═════ TEXT UNDER STUDY

Nomura International - the London-based arm of the Japanese investment bank - is cutting the number of IT contractors it employs and slashing the pay of those stilll with the firm, according to Here is the City

Nomura's IT contractors were informed of the move by an e-mail saying that the bank will "reduce contractor spend through a combination of head-count and a 10% contractor rate reduction across technology".

The bank says the decision to reduce contractor spend was made following an internal review and external benchmarking exercise.

However Nomura is not the first bank to cut contractor pay in order to reduce costs following the credit crunch. According to a report by Contractor UK, Deutsche Bank, Barclays Capital, BNP Paribas and Merrill Lynch have all imposed "take it or leave" pay cuts of up to 11% on IT contractors.

Royal Bank of Scotland is also reviewing its cost base at its technology division, including contractor pay. In an internal memo sent last week IT contract staff were told to accept a 10% pay cut from next week or "leave immediately", says Contractor UK.

News of a fall in contractors rates follows research from Association of Technology Staffing Companies (Atso) in Februrary which showed that some  IT contractors at City banks saw their pay rise to the highest level for two years following the credit crunch.

Atso said hourly rates for IT contractors working in the City rose after banks moved to cut employment costs by putting a freeze on permanent hires, thus creating more opportunites for temporary staff.

But predictions by Atsco that demand for IT contractors in the banking sector would receive a further boost if the economic outlook remained shaky seem naively optimistic now in light of the latest news.


Comments: (1)

A Finextra member
A Finextra member 13 June, 2008, 10:02Be the first to give this comment the thumbs up 0 likes

It's the law of supply and demand. Way back in the mid 90's, american IT workers suffered this fate when US companies successfully lobbied to open up H1B work visas. American IT workers saw their rates stagnate and worse, found it difficult to find work contracts since they had to compete with H1B workers that cost a fraction of their rates.

But it all made sense from a business point of view. Today, there are so many outsourcing alternatives that it would be foolish to create and maintain an expensive IT team.

══════════

▸ TASK SET
1. Copy word for word everything in the Nomura article from "But it all made" down to "expensive IT team.".
2. In the Nomura article, what rate reduction for contractors across technology did the e-mail to Nomura's IT contractors announce?
You will not need the listing that comes after the Nomura article.

═════ SOURCE DATA

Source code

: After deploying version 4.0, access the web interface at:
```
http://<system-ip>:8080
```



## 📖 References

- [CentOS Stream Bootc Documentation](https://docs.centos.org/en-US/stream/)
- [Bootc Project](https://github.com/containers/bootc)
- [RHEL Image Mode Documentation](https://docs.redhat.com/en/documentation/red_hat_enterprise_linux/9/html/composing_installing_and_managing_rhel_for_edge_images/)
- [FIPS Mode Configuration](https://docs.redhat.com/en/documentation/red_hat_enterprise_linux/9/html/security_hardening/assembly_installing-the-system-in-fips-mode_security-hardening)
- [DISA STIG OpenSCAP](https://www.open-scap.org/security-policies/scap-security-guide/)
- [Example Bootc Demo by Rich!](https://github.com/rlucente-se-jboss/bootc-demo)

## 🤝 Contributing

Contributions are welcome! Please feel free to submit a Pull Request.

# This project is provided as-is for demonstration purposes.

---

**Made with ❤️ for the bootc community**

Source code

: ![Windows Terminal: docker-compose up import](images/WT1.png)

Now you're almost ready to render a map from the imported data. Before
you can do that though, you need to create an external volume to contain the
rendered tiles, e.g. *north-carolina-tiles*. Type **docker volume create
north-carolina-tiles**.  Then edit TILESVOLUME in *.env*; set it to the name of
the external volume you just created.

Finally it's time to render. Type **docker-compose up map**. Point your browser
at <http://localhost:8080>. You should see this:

══════════

▸ TASK-BY-TASK SOLUTIONS
1.
But it all made sense from a business point of view. Today, there are so many outsourcing alternatives that it would be foolish to create and maintain an expensive IT team.

2. A 10% contractor rate reduction.